Schliesslich gibt es zwei konkurrenzierende Displaytechnologien. OLED und QLED unterscheiden sich in der Art und Weise, wie sie das Bild erhellen: Bei OLED strahlen die Bildpunkte selbst, bei QLED braucht es eine Hintergrundbeleuchtung. OLED verspricht das dunkelste Schwarz, ist aber nach wie vor teuer. QLED ist eine Weiterentwicklung der herkömmlichen LCD-Technologie, die die hellsten Bilder liefert.

Doch selbst im direkten Vergleich muss man genau hinsehen, um Unterschiede festzustellen.
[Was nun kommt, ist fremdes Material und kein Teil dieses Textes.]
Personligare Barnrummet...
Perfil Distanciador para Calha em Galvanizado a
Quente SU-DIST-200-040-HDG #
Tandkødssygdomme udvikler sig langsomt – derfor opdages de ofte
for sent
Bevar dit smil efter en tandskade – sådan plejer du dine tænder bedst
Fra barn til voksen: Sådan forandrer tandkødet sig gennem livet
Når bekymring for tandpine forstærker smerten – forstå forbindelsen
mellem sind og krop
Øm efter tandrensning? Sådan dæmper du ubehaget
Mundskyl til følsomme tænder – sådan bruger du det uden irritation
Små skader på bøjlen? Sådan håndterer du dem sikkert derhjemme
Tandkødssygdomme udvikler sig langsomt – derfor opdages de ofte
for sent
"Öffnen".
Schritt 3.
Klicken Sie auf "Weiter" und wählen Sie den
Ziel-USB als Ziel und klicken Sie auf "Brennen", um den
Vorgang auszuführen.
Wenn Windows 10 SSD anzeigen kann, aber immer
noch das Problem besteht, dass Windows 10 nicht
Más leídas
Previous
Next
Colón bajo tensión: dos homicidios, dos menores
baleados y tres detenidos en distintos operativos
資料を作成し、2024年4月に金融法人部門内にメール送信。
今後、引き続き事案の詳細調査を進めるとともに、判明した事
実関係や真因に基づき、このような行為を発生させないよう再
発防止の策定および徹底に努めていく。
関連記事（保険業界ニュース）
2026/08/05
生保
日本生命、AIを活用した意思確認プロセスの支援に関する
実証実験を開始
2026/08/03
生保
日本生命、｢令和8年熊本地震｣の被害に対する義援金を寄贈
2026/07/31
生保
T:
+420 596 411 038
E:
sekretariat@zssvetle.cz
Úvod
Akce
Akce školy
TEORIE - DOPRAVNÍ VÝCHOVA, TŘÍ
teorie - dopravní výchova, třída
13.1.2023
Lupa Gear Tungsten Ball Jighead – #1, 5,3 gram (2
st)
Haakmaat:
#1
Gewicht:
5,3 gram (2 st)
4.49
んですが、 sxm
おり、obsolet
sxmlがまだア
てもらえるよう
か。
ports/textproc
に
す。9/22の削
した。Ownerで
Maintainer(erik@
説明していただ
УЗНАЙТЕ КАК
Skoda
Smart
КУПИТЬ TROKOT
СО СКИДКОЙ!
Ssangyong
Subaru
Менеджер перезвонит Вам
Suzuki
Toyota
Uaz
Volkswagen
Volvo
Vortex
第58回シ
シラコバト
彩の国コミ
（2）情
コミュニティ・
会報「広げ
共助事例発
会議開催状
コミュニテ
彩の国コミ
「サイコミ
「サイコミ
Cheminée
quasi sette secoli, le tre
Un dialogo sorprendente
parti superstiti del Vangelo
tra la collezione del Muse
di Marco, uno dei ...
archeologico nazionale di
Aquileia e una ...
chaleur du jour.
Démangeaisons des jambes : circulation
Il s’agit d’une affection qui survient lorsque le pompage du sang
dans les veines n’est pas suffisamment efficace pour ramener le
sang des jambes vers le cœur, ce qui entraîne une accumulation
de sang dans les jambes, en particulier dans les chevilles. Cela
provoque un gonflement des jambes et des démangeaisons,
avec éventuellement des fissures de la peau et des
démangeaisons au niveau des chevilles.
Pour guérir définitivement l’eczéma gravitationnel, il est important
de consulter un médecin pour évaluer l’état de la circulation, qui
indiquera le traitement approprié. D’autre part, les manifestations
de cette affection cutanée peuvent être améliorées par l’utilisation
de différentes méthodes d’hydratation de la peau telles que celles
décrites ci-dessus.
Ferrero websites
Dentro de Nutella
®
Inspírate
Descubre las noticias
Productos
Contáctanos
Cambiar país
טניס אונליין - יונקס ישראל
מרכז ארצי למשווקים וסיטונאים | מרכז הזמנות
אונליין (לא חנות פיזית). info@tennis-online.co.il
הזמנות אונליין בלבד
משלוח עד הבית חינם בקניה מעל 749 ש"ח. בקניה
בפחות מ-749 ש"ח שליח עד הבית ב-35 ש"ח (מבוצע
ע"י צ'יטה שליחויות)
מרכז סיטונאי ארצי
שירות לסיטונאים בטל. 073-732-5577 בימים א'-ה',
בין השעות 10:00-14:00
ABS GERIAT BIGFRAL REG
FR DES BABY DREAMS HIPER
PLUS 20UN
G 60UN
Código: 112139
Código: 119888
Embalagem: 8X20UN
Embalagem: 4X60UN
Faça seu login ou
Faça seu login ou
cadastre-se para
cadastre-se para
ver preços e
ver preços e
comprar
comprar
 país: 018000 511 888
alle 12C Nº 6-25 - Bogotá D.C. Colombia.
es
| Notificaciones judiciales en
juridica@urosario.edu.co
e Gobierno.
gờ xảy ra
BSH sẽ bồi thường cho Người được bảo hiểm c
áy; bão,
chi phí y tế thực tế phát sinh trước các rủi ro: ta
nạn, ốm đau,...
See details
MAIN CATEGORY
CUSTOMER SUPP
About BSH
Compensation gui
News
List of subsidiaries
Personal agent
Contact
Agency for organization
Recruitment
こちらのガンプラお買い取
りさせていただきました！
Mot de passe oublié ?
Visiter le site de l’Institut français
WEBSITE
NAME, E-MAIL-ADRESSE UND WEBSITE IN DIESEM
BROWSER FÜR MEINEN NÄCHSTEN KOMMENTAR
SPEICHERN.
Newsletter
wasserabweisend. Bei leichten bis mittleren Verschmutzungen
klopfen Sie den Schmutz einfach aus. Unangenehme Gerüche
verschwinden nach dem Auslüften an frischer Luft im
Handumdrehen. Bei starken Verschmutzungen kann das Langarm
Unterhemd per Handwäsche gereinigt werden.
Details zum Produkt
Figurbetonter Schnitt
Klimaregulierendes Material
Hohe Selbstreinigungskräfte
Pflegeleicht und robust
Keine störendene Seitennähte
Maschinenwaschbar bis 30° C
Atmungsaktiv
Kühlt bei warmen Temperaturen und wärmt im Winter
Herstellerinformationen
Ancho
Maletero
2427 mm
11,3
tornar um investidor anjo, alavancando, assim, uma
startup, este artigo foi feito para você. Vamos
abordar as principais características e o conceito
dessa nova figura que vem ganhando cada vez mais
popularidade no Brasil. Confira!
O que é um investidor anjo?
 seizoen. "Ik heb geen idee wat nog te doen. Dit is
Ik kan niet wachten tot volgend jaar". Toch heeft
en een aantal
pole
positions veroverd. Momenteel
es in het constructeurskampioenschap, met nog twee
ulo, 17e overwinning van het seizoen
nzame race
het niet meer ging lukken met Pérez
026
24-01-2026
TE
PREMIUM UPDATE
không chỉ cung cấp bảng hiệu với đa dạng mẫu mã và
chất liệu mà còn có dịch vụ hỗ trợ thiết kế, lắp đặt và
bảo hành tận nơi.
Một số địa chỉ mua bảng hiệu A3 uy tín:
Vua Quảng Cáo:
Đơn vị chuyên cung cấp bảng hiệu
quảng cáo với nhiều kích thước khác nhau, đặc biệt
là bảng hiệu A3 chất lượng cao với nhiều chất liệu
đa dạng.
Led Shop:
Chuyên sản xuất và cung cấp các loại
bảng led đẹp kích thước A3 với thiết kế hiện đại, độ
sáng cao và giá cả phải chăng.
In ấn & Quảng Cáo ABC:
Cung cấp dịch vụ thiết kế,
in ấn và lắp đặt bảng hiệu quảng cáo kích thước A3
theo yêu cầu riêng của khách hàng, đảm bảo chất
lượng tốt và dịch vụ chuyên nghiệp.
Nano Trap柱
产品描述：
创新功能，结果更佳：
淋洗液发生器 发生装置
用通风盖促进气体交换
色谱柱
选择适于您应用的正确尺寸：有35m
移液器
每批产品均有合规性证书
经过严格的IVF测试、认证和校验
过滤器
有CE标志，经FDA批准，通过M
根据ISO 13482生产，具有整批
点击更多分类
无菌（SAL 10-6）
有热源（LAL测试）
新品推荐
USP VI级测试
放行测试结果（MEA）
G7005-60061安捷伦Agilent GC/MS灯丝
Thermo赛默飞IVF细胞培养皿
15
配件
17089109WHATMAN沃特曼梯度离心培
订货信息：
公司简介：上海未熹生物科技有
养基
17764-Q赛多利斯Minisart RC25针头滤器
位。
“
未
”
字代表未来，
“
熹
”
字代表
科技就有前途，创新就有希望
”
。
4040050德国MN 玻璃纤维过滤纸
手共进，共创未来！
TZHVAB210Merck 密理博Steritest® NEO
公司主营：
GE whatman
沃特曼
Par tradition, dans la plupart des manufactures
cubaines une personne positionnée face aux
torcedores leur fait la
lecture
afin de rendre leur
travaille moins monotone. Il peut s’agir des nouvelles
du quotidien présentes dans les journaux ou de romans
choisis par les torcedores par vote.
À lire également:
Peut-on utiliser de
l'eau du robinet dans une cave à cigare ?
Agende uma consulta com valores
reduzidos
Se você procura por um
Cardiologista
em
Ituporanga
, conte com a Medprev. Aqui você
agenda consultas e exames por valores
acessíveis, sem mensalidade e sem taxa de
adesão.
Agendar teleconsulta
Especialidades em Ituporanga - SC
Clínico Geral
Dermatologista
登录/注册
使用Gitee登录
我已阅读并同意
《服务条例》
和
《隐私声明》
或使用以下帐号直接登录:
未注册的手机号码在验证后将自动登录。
Auch Fernsehexperte Albrecht Gasteiner kürt keinen eindeutigen Sieger: «Das ist ein bisschen wie die Frage ‹Benzin oder Diesel?›. Hier wie dort gilt: Jedes System hat seine Eigenheiten. Und welche man für sich selbst wichtig findet, ist individuell verschieden.» Daraus darf man ableiten, dass man sich für den Entscheid nicht auf die technischen Details, sondern auf seine Augen verlassen sollte. Am besten nimmt man seine Favoriten im Fachgeschäft in Augenschein.

Ist das Fernsehen bald passé?

Bleibt die Frage, ob das herkömmliche Fernsehen überhaupt eine Zukunft hat. Oder wird die Unterhaltung virtuell? Albrecht Gasteiner ist skeptisch, weil schon frühere technische Revolutionen nie im Massenmarkt angekommen sind: «Ob 3-D, Surroundsound oder Dolby Atmos, Revolutionsversuche waren immer zu teuer und zu unpraktisch. Hätten Sie gerne zweiundzwanzig Lautsprecher im Wohnzimmer? Die Familienmitglieder mit dichten Taucherbrillen voneinander abgeschlossen?» Virtual-Reality-Brillen vermitteln intensive Eindrücke. Doch sie werden es auch weiterhin nur in der Nische tun: «Das klassische Fernsehen wird auch weiterhin die Familie fasziniert vor dem Bildschirm versammeln», davon ist Gasteiner überzeugt.

Mit UHD bekommt der Fernsehzuschauer noch mehr Details zu sehen. Im Bild: Ein tschechischer Spieler feiert ein Tor gegen Costa Rica.